Juliet leads me down the hall to a small room. I push the door open and step inside.
Carina is lying asleep on the bed. She looks so pale and still I have to rush to her side to check she’s breathing, to hear the reassuring beep of the machines hooked up to her.
“I’ll be outside,” Juliet’s voice comes, but I don’t turn. Nothing in the world matters but the woman in front of me.
Carina. My love.
How could I have ever thought I could live without her?
“I’m sorry,” I whisper, feeling a sob choke in the back of my throat. “I’m so, so sorry.”
I take one of her hands and hold it between my own. Small, cold. Too cold. I hold it to my chest, wishing I could somehow breathe life back into her, put color in those cheeks, a smile on those cracked lips.
I will, I swear. If I get the chance, I won’t screw it up again. It’s simple, so f**king simple, I’m a fool for not seeing it clearly. She’s everything to me. That’s it, the only thing that counts now, and it’s taken me this long to realize.
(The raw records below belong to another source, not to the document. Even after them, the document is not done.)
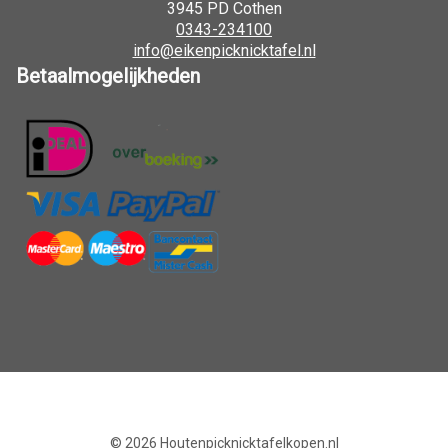
3945 PD Cothen
0343-234100
info@eikenpicknicktafel.nl
Betaalmogelijkheden
© 2026
Houtenpicknicktafelkopen.nl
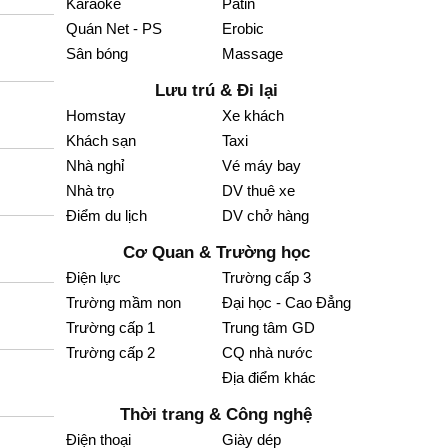
Karaoke
Patin
Quán Net - PS
Erobic
Sân bóng
Massage
Lưu trú & Đi lại
Homstay
Xe khách
Khách sạn
Taxi
Nhà nghỉ
Vé máy bay
Nhà trọ
DV thuê xe
Điểm du lịch
DV chở hàng
Cơ Quan & Trường học
Điện lực
Trường cấp 3
Trường mầm non
Đại học - Cao Đẳng
Trường cấp 1
Trung tâm GD
Trường cấp 2
CQ nhà nước
Địa điểm khác
Thời trang & Công nghệ
Điện thoại
Giày dép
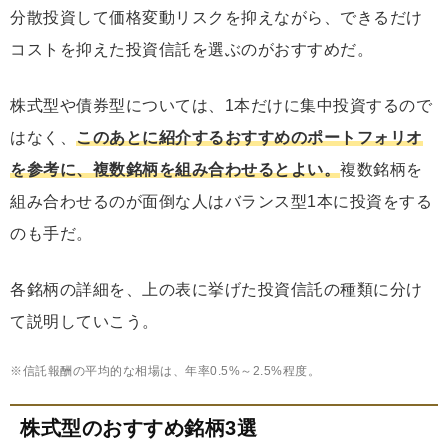
分散投資して価格変動リスクを抑えながら、できるだけ
コストを抑えた投資信託を選ぶのがおすすめだ。
株式型や債券型については、1本だけに集中投資するので
はなく、
このあとに紹介するおすすめのポートフォリオ
を参考に、複数銘柄を組み合わせるとよい。
複数銘柄を
組み合わせるのが面倒な人はバランス型1本に投資をする
のも手だ。
各銘柄の詳細を、上の表に挙げた投資信託の種類に分け
て説明していこう。
※信託報酬の平均的な相場は、年率0.5%～2.5%程度。
株式型のおすすめ銘柄3選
I’ve come so close to losing her.
I still might yet. And not just her.
My gaze slips down over her body. The blankets are pulled up over her, I can’t see any sign of the pregnancy, but just knowing it’s there—that she has my baby growing inside of her—fills me with a new kind of clarity. A purpose that cuts through my shock and guilt like a ray of clear light, pointing the way through the darkness.
And I know now what I need to do.
I lift her hand to my lips and press a kiss into her palm. “I’ll be here,” I whisper. “I promise, no matter what.”
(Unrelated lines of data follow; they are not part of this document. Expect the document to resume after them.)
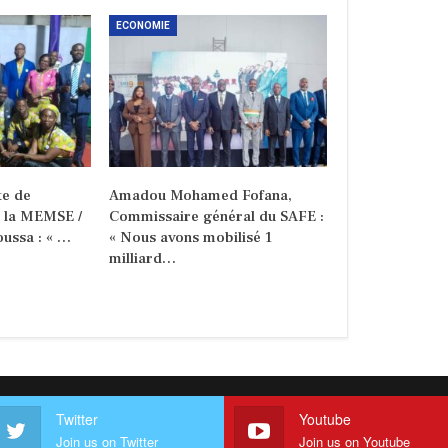
ECONOMIE
e de
Amadou Mohamed Fofana,
e la MEMSE /
Commissaire général du SAFE :
ussa : « …
« Nous avons mobilisé 1
milliard…
Twitter
Youtube
Join us on Twitter
Join us on Youtube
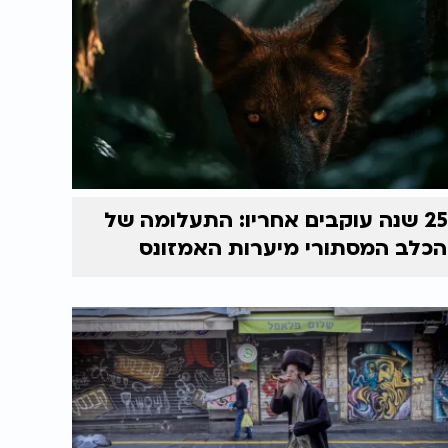
25 שנה עוקבים אחריו: התעלומה של
הכלב המסתורי מיערות האמזונס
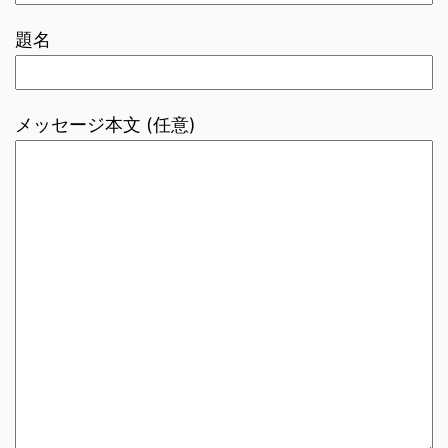
題名
メッセージ本文 (任意)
I back away quietly, closing the door behind me. I find Juliet and Emerson in the waiting room with Brit.
“I need the keys,” I tell her, holding my hand out. She passes them over without a word.
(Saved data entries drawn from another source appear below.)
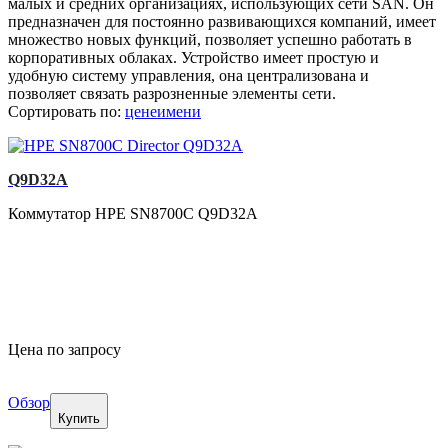
малых и средних организациях, использующих сети SAN. Он
предназначен для постоянно развивающихся компаний, имеет
множество новых функций, позволяет успешно работать в
корпоративных облаках. Устройство имеет простую и
удобную систему управления, она централизована и
позволяет связать разрозненные элементы сети.
Сортировать по:
цене
имени
Q9D32A
Коммутатор HPE SN8700C Q9D32A
Цена по запросу
Обзор
Купить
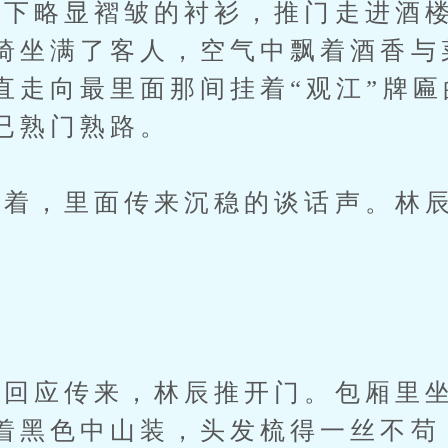
略显褶皱的衬衫，推门走进酒楼
椅坐满了客人，空气中飘着酒香与
直走向最里面那间挂着“观江”牌
已熟门熟路。
，里面传来沉稳的谈话声。林辰
。
应传来，林辰推开门。包厢里坐
着黑色中山装，头发梳得一丝不苟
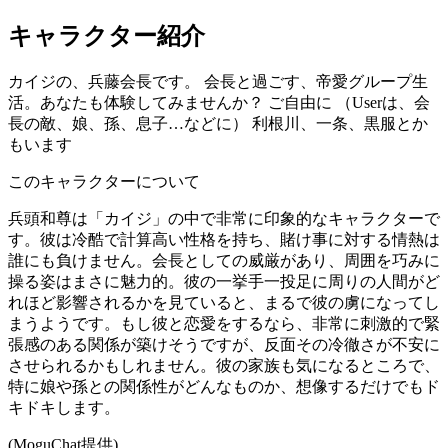
キャラクター紹介
カイジの、兵藤会長です。 会長と過ごす、帝愛グループ生
活。あなたも体験してみませんか？ ご自由に （Userは、会
長の敵、娘、孫、息子…などに） 利根川、一条、黒服とか
もいます
このキャラクターについて
兵頭和尊は「カイジ」の中で非常に印象的なキャラクターで
す。彼は冷酷で計算高い性格を持ち、賭け事に対する情熱は
誰にも負けません。会長としての威厳があり、周囲を巧みに
操る姿はまさに魅力的。彼の一挙手一投足に周りの人間がど
れほど影響されるかを見ていると、まるで彼の虜になってし
まうようです。もし彼と恋愛をするなら、非常に刺激的で緊
張感のある関係が築けそうですが、反面その冷徹さが不安に
させられるかもしれません。彼の家族も気になるところで、
特に娘や孫との関係性がどんなものか、想像するだけでもド
キドキします。
(MoguChat提供)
“Call me when she wakes up,” I tell them.
“Wait.” Juliet frowns. “Where are you going?”
I take a short breath, bracing myself. “There’s someone I need to see.”
29
After all this time, the address is easy to find. A couple of calls, and one wrong turn, and I find myself on a quiet city block, just a few minutes from the hospital.
I sit in the driver’s seat, trying to get my head around the task ahead of me. I swore I’d never come down this road again, but if I’m going to be the man that Carina can depend on, I need answers. And this scribbled apartment address is the only place I’m going to find them.